Every line below is to be given again precisely; images are to be left out.

*** Opening of Supplied material ***

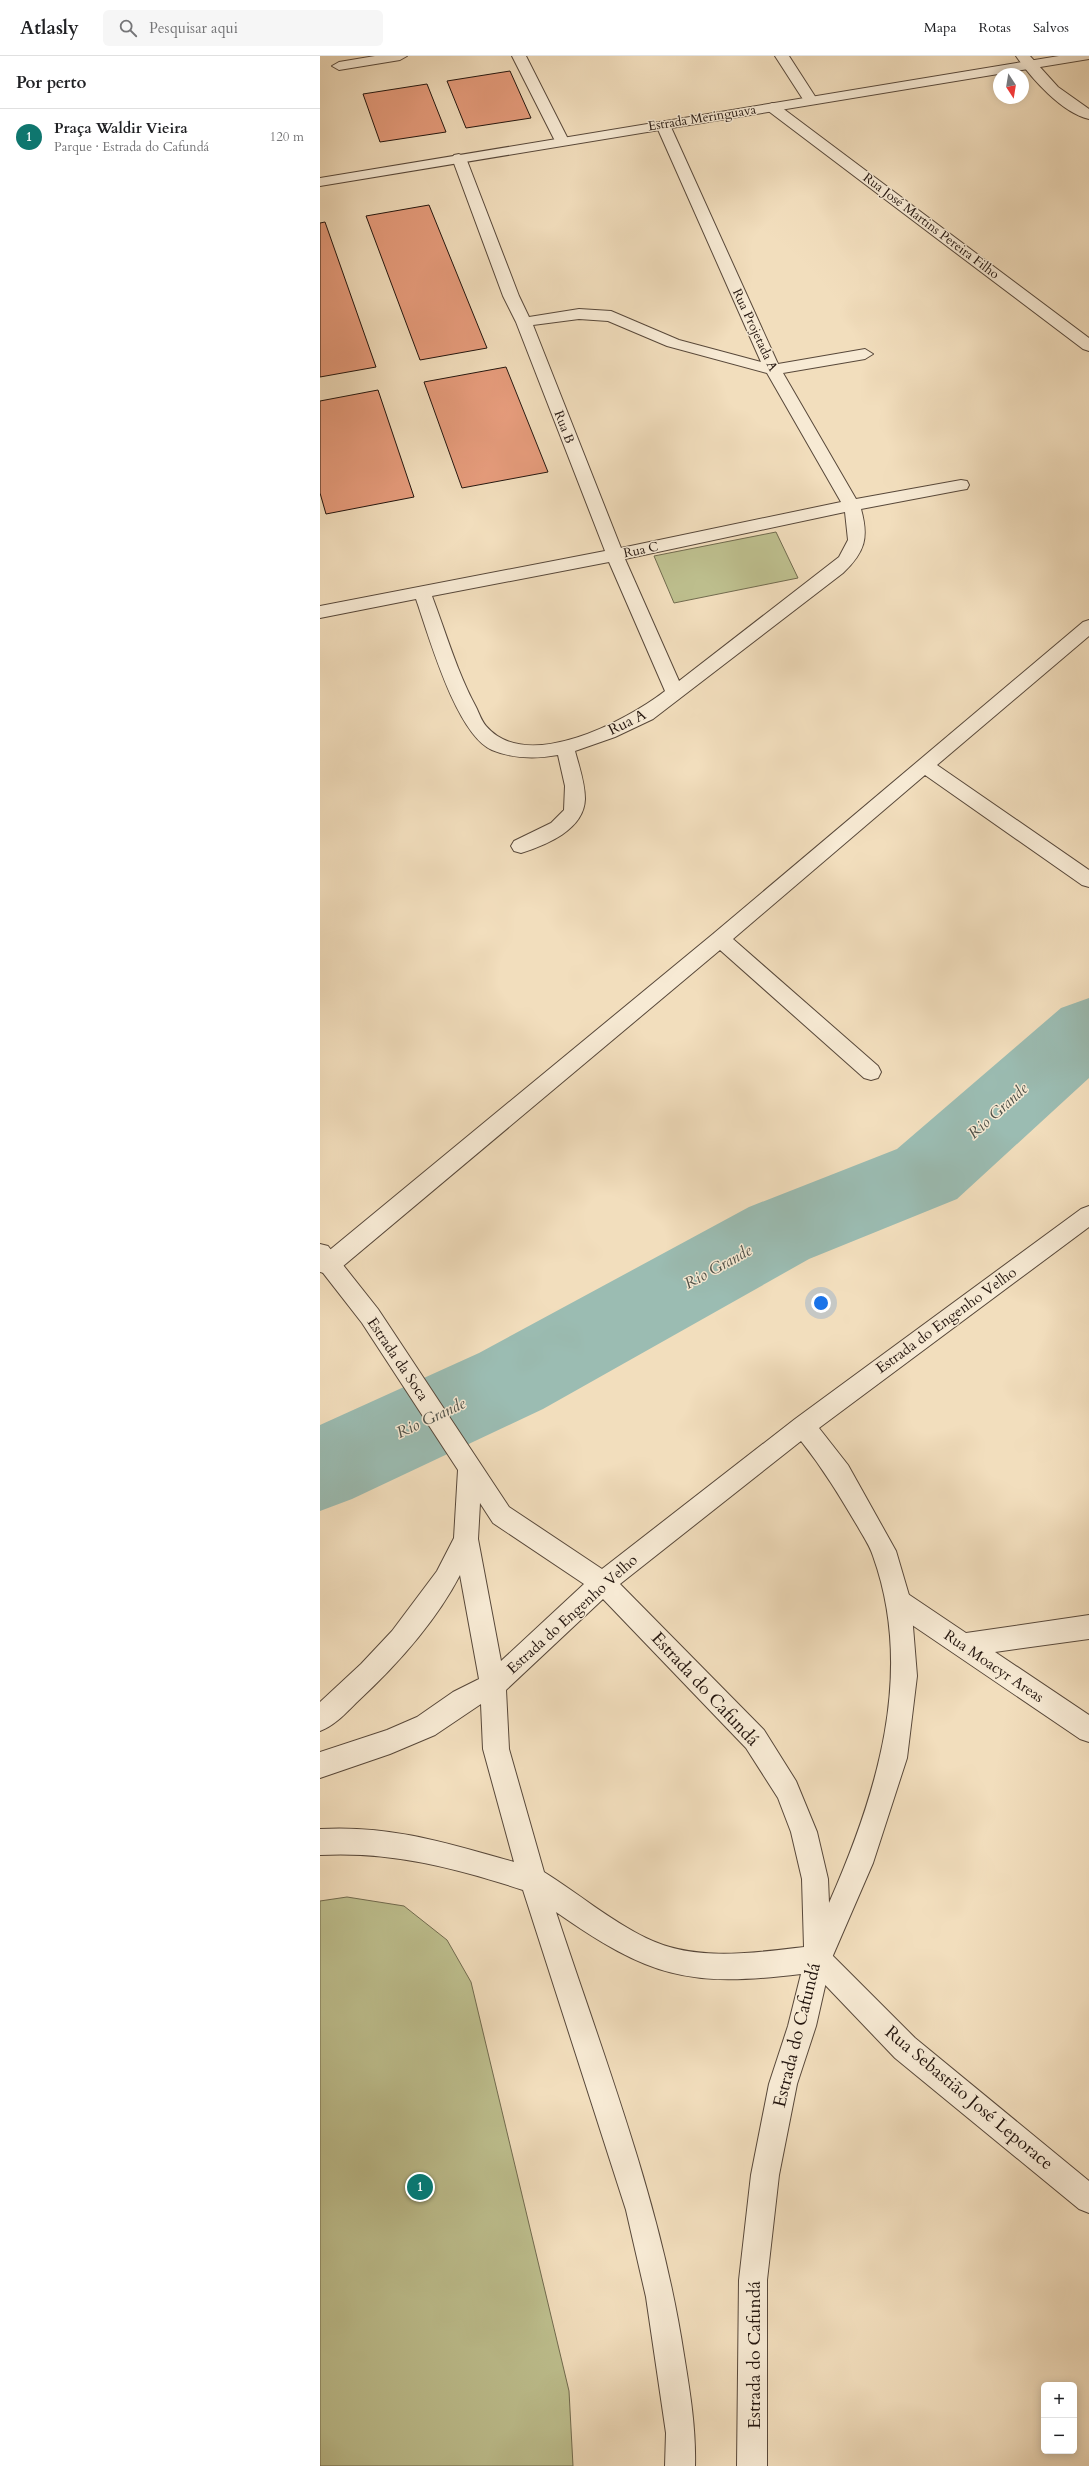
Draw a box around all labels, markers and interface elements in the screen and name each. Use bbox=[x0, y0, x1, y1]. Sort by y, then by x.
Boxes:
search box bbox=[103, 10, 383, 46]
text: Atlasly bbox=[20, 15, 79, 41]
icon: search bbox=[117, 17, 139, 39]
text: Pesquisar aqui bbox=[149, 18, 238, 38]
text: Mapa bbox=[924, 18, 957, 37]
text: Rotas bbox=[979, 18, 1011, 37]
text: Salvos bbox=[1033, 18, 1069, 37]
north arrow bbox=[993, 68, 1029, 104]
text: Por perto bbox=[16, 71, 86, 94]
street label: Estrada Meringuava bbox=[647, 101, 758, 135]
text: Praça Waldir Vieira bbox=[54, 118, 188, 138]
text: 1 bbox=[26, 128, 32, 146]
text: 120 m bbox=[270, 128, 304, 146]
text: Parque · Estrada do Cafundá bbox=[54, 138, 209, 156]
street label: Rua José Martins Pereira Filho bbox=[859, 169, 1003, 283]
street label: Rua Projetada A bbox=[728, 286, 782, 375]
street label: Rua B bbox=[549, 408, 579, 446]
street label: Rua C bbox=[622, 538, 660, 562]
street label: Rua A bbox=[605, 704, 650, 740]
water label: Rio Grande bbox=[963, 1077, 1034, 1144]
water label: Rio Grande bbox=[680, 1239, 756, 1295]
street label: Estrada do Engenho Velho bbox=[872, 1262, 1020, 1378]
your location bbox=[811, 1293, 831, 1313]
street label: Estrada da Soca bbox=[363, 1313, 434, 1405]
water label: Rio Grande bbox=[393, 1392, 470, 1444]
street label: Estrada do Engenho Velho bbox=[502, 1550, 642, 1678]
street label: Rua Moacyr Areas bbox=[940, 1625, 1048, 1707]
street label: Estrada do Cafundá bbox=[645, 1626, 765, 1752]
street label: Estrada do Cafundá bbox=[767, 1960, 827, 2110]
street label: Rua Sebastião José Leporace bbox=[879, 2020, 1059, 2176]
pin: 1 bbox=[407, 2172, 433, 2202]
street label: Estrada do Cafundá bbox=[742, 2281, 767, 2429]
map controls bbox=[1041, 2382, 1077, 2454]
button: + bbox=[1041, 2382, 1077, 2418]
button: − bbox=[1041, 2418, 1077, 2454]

*** Close of Supplied material ***

Solution to this problem:
Draw a box around all labels, markers and interface elements in the screen and name each. Use bbox=[x0, y0, x1, y1]. Sort by y, then by x.
Boxes:
search box bbox=[103, 10, 383, 46]
text: Atlasly bbox=[20, 15, 79, 41]
icon: search bbox=[117, 17, 139, 39]
text: Pesquisar aqui bbox=[149, 18, 238, 38]
text: Mapa bbox=[924, 18, 957, 37]
text: Rotas bbox=[979, 18, 1011, 37]
text: Salvos bbox=[1033, 18, 1069, 37]
north arrow bbox=[993, 68, 1029, 104]
text: Por perto bbox=[16, 71, 86, 94]
street label: Estrada Meringuava bbox=[647, 101, 758, 135]
text: Praça Waldir Vieira bbox=[54, 118, 188, 138]
text: 1 bbox=[26, 128, 32, 146]
text: 120 m bbox=[270, 128, 304, 146]
text: Parque · Estrada do Cafundá bbox=[54, 138, 209, 156]
street label: Rua José Martins Pereira Filho bbox=[859, 169, 1003, 283]
street label: Rua Projetada A bbox=[728, 286, 782, 375]
street label: Rua B bbox=[549, 408, 579, 446]
street label: Rua C bbox=[622, 538, 660, 562]
street label: Rua A bbox=[605, 704, 650, 740]
water label: Rio Grande bbox=[963, 1077, 1034, 1144]
water label: Rio Grande bbox=[680, 1239, 756, 1295]
street label: Estrada do Engenho Velho bbox=[872, 1262, 1020, 1378]
your location bbox=[811, 1293, 831, 1313]
street label: Estrada da Soca bbox=[363, 1313, 434, 1405]
water label: Rio Grande bbox=[393, 1392, 470, 1444]
street label: Estrada do Engenho Velho bbox=[502, 1550, 642, 1678]
street label: Rua Moacyr Areas bbox=[940, 1625, 1048, 1707]
street label: Estrada do Cafundá bbox=[645, 1626, 765, 1752]
street label: Estrada do Cafundá bbox=[767, 1960, 827, 2110]
street label: Rua Sebastião José Leporace bbox=[879, 2020, 1059, 2176]
pin: 1 bbox=[407, 2172, 433, 2202]
street label: Estrada do Cafundá bbox=[742, 2281, 767, 2429]
map controls bbox=[1041, 2382, 1077, 2454]
button: + bbox=[1041, 2382, 1077, 2418]
button: − bbox=[1041, 2418, 1077, 2454]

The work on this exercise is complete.